Posted Date: 4/30/2012
A New Approach to Mobile IT
By Michael Romero, Ingram Micro
Michael Romero has been in the technology business for 24 years, having worked at SanDisk, Avnet and most recently as an IT marketing consultant. In September 2011, Ingram brought Romero onboard to examine the mobile market segment and work with the distributor to establish a new mobile strategy. He did such a great job that the company named him VP of its new mobile division in March. VSR sat down with Romero to discuss Ingram’s mobile strategy and where he sees the Channel heading in the coming years.
vsr: Could you explain what Ingram’s mobile division is?
First off, the new mobile division is the former mobility division. We are calling the new division Ingram Micro Mobile because we are focused on the mobile ecosystem from a mobile platform that handles handsets, software, accessories, and all the things that are incorporated in the mobile market segment. We also assist other divisions that play in the mobile world. We have a DC/POS division that is focused on Motorola-type product segments, and we assist them in activation of services, but our focus in on the true mobile ecosystem.
vsr: How do you define mobility?
Mobility has become a statement similar to services or consulting—it’s a generic term that doesn’t refer to cellular or Wi-Fi. Ingram Micro Mobile will only be focused on the mobile ecosystems, including products such as handsets, tablets, ultrabooks, and enabling those products through different services and software. If you look at where mobile is going into the marketplace, it’s no longer just referring to the tablets you work on. Look at Nordstrom’s and how they are taking tablets and moving them from behind the counter and placing them into the aisles where employees can engage customers. Same with healthcare or education—mobile is almost a ubiquitous statement across so many different market segments. We want to enable our VARs—our partners—to go after that business and add services of their own to really become players in the mobile market.
vsr: How do you help your partners navigate the mobile market?
The traditional VAR segment has a certain way it engages its customers. There are some complexities with mobile that you don’t have with your traditional technology market—you have service activations, subsidies to your devices, different software strategies. I believe in bridging the gap. The mobile/tablet world and the traditional computer technology world are running parallel, but are starting to merge. We are just trying to simplify it and provide toolsets and enablement through automation to make it easier for the VARs to do business as they always have, while incorporating these activated devices into their portfolio of products.

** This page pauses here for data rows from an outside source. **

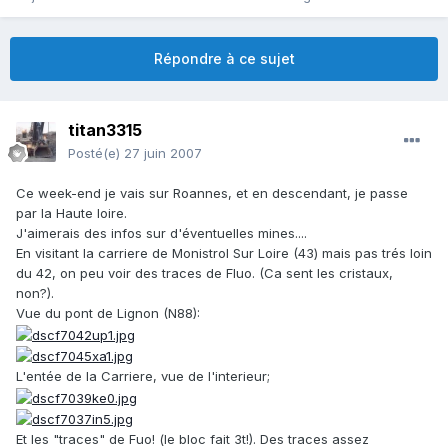
Répondre à ce sujet
titan3315
Posté(e)
27 juin 2007
Ce week-end je vais sur Roannes, et en descendant, je passe
par la Haute loire.
J'aimerais des infos sur d'éventuelles mines....
En visitant la carriere de Monistrol Sur Loire (43) mais pas trés loin
du 42, on peu voir des traces de Fluo. (Ca sent les cristaux,
non?).
Vue du pont de Lignon (N88):
L'entée de la Carriere, vue de l'interieur;
Et les "traces" de Fuo! (le bloc fait 3t!). Des traces assez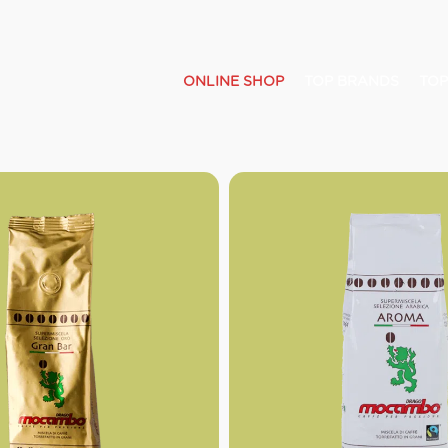
ONLINE SHOP
TOP BRANDS
TOP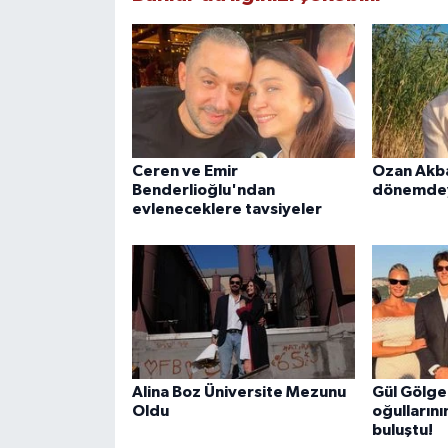
Ceren ve Emir
Ozan Akba
Benderlioğlu'ndan
dönemde
evleneceklere tavsiyeler
Alina Boz Üniversite Mezunu
Gül Gölge 
Oldu
oğulların
buluştu!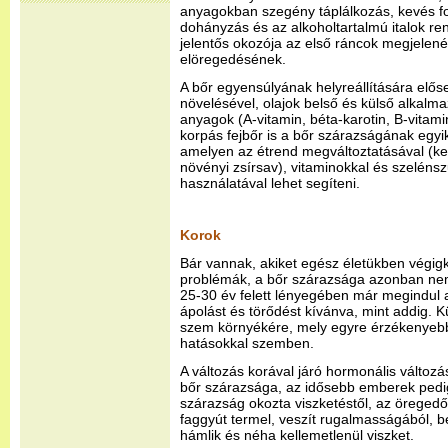
anyagokban szegény táplálkozás, kevés f
dohányzás és az alkoholtartalmú italok re
jelentős okozója az első ráncok megjelenés
elöregedésének.
A bőr egyensúlyának helyreállítására előse
növelésével, olajok belső és külső alkalm
anyagok (A-vitamin, béta-karotin, B-vitami
korpás fejbőr is a bőr szárazságának egyi
amelyen az étrend megváltoztatásával (ke
növényi zsírsav), vitaminokkal és szeléns
használatával lehet segíteni.
Korok
Bár vannak, akiket egész életükben végigk
problémák, a bőr szárazsága azonban ne
25-30 év felett lényegében már megindul 
ápolást és törődést kívánva, mint addig. 
szem környékére, mely egyre érzékenyebbé
hatásokkal szemben.
A változás korával járó hormonális változ
bőr szárazsága, az idősebb emberek ped
szárazság okozta viszketéstől, az öreged
faggyút termel, veszít rugalmasságából, b
hámlik és néha kellemetlenül viszket.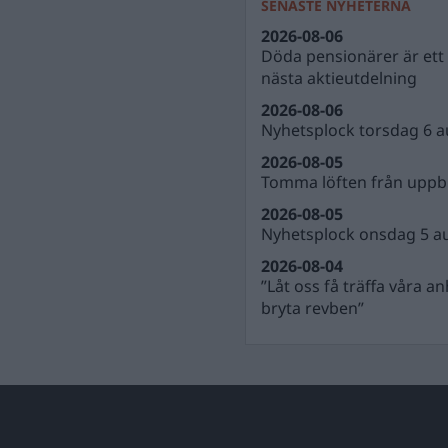
SENASTE NYHETERNA
2026-08-06
Döda pensionärer är ett b
nästa aktieutdelning
2026-08-06
Nyhetsplock torsdag 6 a
2026-08-05
Tomma löften från uppbl
2026-08-05
Nyhetsplock onsdag 5 a
2026-08-04
”Låt oss få träffa våra a
bryta revben”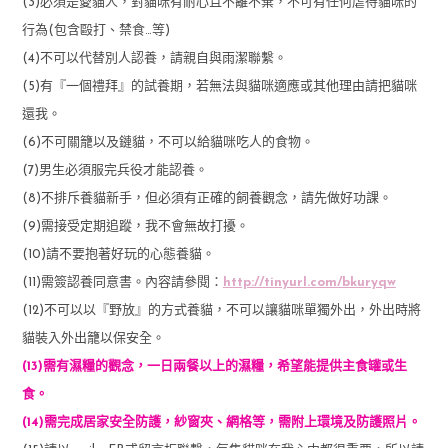
(3)必須是愛貓人，對貓咪有耐心且不離不棄，不可有任何虐待貓咪的
行為(包含毆打、禁食…等)
(4)不可以代替別人認養，請親自與雨潔聯繫。
(5)有『一個禮拜』的試養期，若無法與貓咪適應或其他理由請把貓咪
還我。
(6)不可關籠以及鏈貓，不可以給貓咪吃人的食物。
(7)男生必須服完兵役才能認養。
(8)不排斥養貓新手，但必須有正確的飼養觀念，請先做好功課。
(9)需接受定期追蹤，我不會無故打擾。
(10)請不要抱著好玩的心態養貓。
(11)需簽認養同意書。內容請參閱：
http://tinyurl.com/bkuryqw
(12)不可以以『野放』的方式養貓，不可以讓貓咪單獨外出，外出時將
貓裝入外出籠以保安全。
(13)需有濕糧的觀念，一日兩餐以上的濕糧，希望能提供主食罐或生
食。
(14)需完成居家安全防護，紗窗夾、網格等，需附上環境及防護照片。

vsr: Where do consumer tablets fit into the grand scheme of selling mobile solutions?
If you look at mobile in the traditional computing sense 15 years ago, the corporation set trends and dictated the platforms. Today, in mobile, the consumer dictates the platform from usage models and volumes. It’s up to the VAR to educate clients [about the hardware] and enable the devices to be as secure [as possible]. The consumer will drive mobile, but there will be opportunities to add value around services and software.
I also think that there is a place for enterprise and consumer devices. There will be ruggedized devices that will be required in certain environments. But other environments will try to take the consumer device and add a skin or accessory to enable [the tablet] to be more rugged. It’s going to be a blend on both sides. What’s key is how you market the product into the channels. We need to clearly communicate to our customers what technology is best suited to what environment, but it’s going to be the end-user that dictates what they want.